Só mais um dia. E as coisas melhoram. Só mais um dia pra tentar enlouquecer diante de todo conhecimento gerador da consciência humana. Só mais um dia de caos, de patifaria, de tirania, agonia. Ansiedade. Espero pelo dia. Minha cabeça gira em torno de um propósito estilhaçado e espatifado em um chão qualquer. Também quero uma nova onda, quero criar, posso ser útil, me ajuda que te ajudo a mudar o que você quiser. Não tento, mas quero. Só mais um dia esperando chegar aquela bendita dor de prazer pós-orgasmo pra satisfazer minhas superfícies. Não sou tão profundo. Não sou tão aparente. Te deixo entrar a qualquer hora, desde que não me faça suplicar por um ato imediato inacabado. Sou um feto. Só mais um dia pra nascer. Não vou ser criança, vou ser mero objeto ilusório, vou ser atraente e simpático, prometo ficar de olhos fechados. Mais um dia e você vai ver. Chega de sacanagem. Corrompidos somos todos nós, não me faz olhar pro mundo de uma maneira que não queira voltar atrás. De olhos abertos, agora, me ajuda a enxergar o que não vejo de dia, me faz entrar por um túnel de problemas pra sair com a cara limpa num pôr-do-sol estimulante.

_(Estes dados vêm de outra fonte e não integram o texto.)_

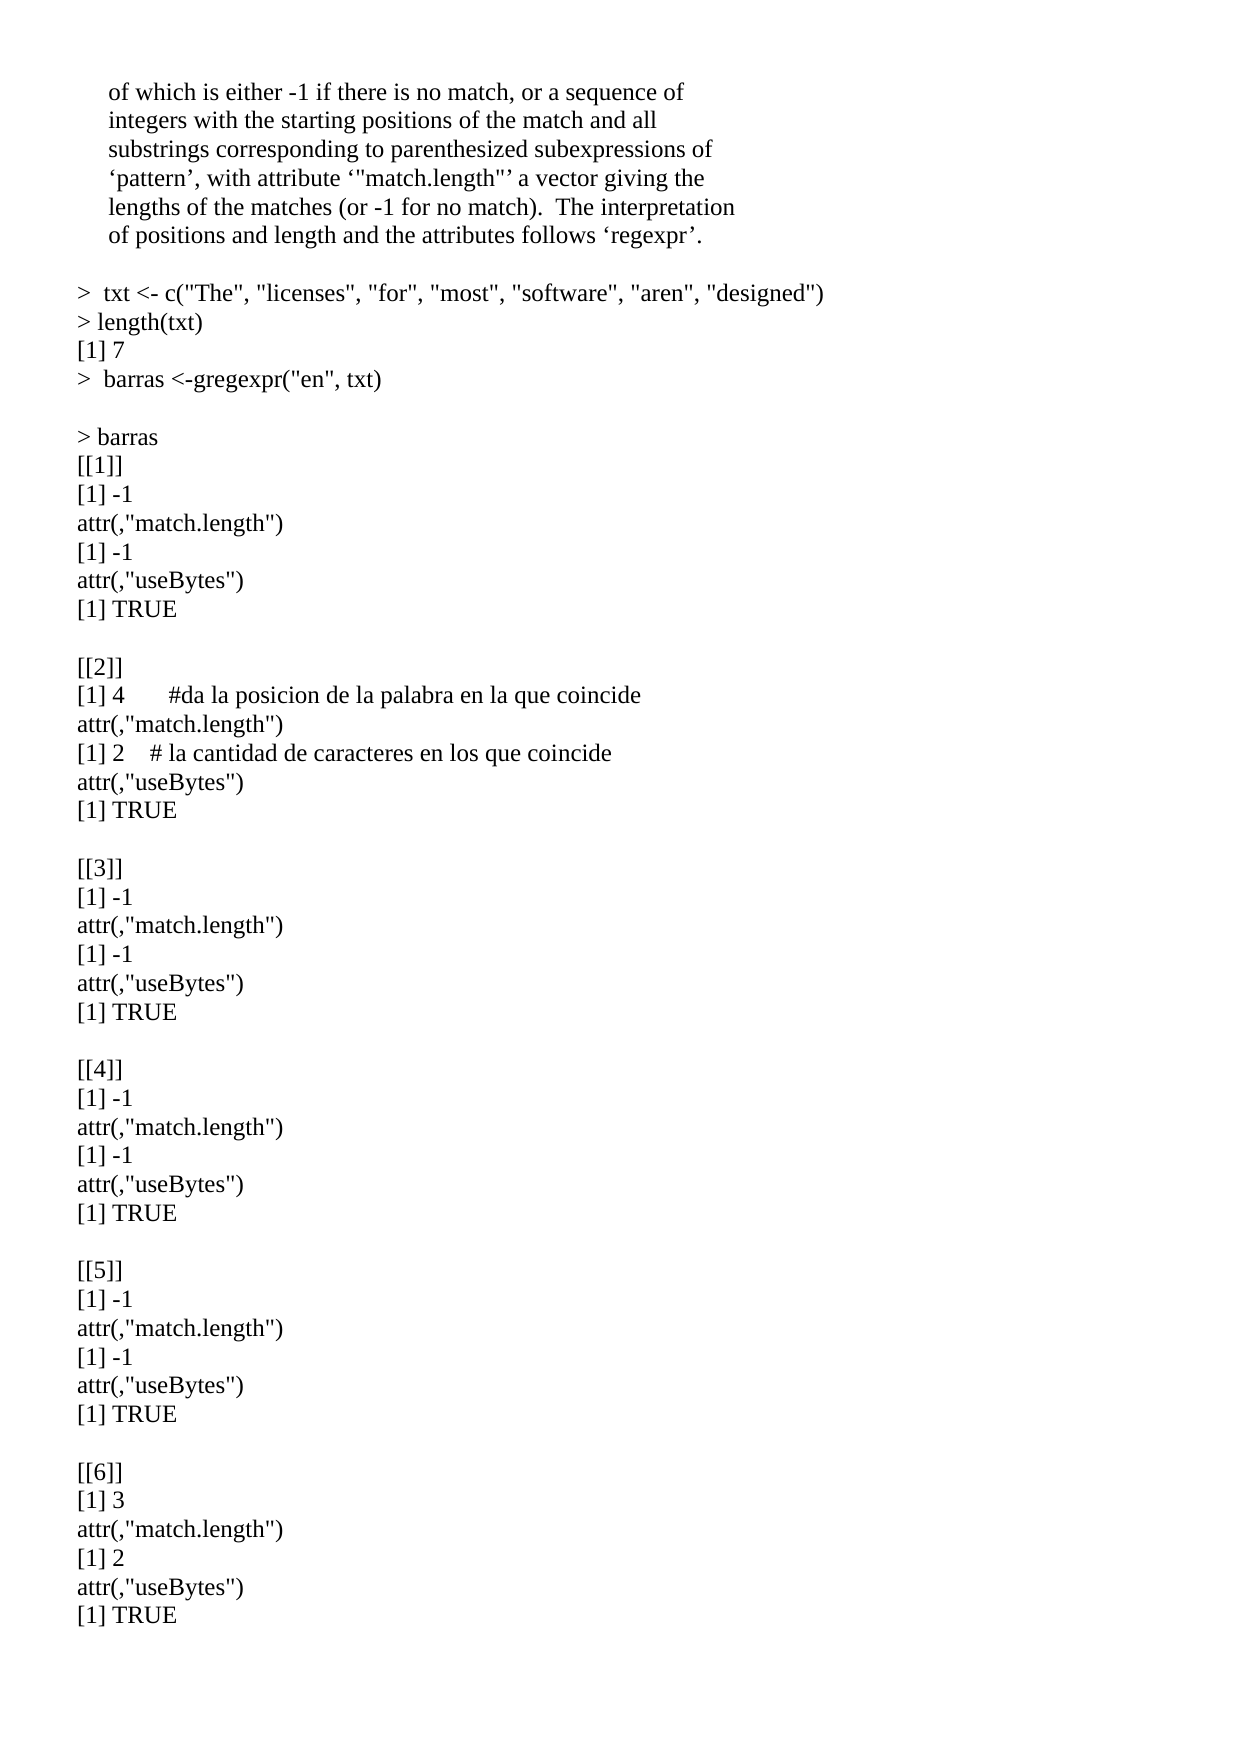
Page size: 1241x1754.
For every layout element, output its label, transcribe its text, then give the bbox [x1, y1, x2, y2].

text [[3]] [77, 853, 1163, 882]
text [[4]] [77, 1054, 1163, 1083]
text attr(,"useBytes") [77, 566, 1163, 594]
text [[6]] [77, 1457, 1163, 1486]
text [1] -1 [77, 1083, 1163, 1112]
text [[2]] [77, 652, 1163, 681]
text [1] 4 #da la posicion de la palabra en la que coincide [77, 681, 1163, 709]
text [1] -1 [77, 1342, 1163, 1371]
text [1] -1 [77, 939, 1163, 968]
text attr(,"match.length") [77, 911, 1163, 939]
text [1] 2 # la cantidad de caracteres en los que coincide [77, 738, 1163, 767]
text substrings corresponding to parenthesized subexpressions of [77, 134, 1163, 163]
text attr(,"useBytes") [77, 968, 1163, 997]
text attr(,"match.length") [77, 1514, 1163, 1543]
text attr(,"useBytes") [77, 1371, 1163, 1399]
text [1] TRUE [77, 594, 1163, 623]
text [1] TRUE [77, 1399, 1163, 1428]
text [1] 2 [77, 1543, 1163, 1572]
text [1] -1 [77, 1284, 1163, 1313]
text > barras [77, 422, 1163, 451]
text ‘pattern’, with attribute ‘"match.length"’ a vector giving the [77, 163, 1163, 192]
text [1] TRUE [77, 997, 1163, 1026]
text [1] -1 [77, 882, 1163, 911]
text > txt <- c("The", "licenses", "for", "most", "software", "aren", "designed") [77, 278, 1163, 307]
text of positions and length and the attributes follows ‘regexpr’. [77, 221, 1163, 249]
text attr(,"match.length") [77, 1313, 1163, 1342]
text attr(,"match.length") [77, 709, 1163, 738]
text [1] TRUE [77, 1601, 1163, 1629]
text > barras <-gregexpr("en", txt) [77, 364, 1163, 393]
text of which is either -1 if there is no match, or a sequence of [77, 77, 1163, 106]
text [1] -1 [77, 537, 1163, 566]
text [1] 7 [77, 336, 1163, 364]
text [1] TRUE [77, 796, 1163, 824]
text [1] 3 [77, 1486, 1163, 1514]
text [[1]] [77, 451, 1163, 479]
text [1] -1 [77, 1141, 1163, 1169]
text integers with the starting positions of the match and all [77, 106, 1163, 134]
text [[5]] [77, 1256, 1163, 1284]
text [1] TRUE [77, 1198, 1163, 1227]
text [1] -1 [77, 479, 1163, 508]
text attr(,"useBytes") [77, 1169, 1163, 1198]
text attr(,"useBytes") [77, 767, 1163, 796]
text attr(,"useBytes") [77, 1572, 1163, 1601]
text attr(,"match.length") [77, 508, 1163, 537]
text lengths of the matches (or -1 for no match). The interpretation [77, 192, 1163, 221]
text attr(,"match.length") [77, 1112, 1163, 1141]
text > length(txt) [77, 307, 1163, 336]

Me estimula! Preciso parar de entrar em contato com qualquer coisa que não deseja me ver. Me deixa viver. Deixa eu viver você, ele, ela, nós. Só mais um dia e eu vou entender tudo que eu sempre quis decifrar, mas que nunca cheguei nem perto. Vou ver o que acontece quando acordo às oito da manhã esperando pelo fim da noite. Mais um dia. Um só. Não vai machucar. Espera comigo.

*não gosto muito desse, mas quis dar uma atualizada enquanto não acabo um que tá ficando bom. beijos.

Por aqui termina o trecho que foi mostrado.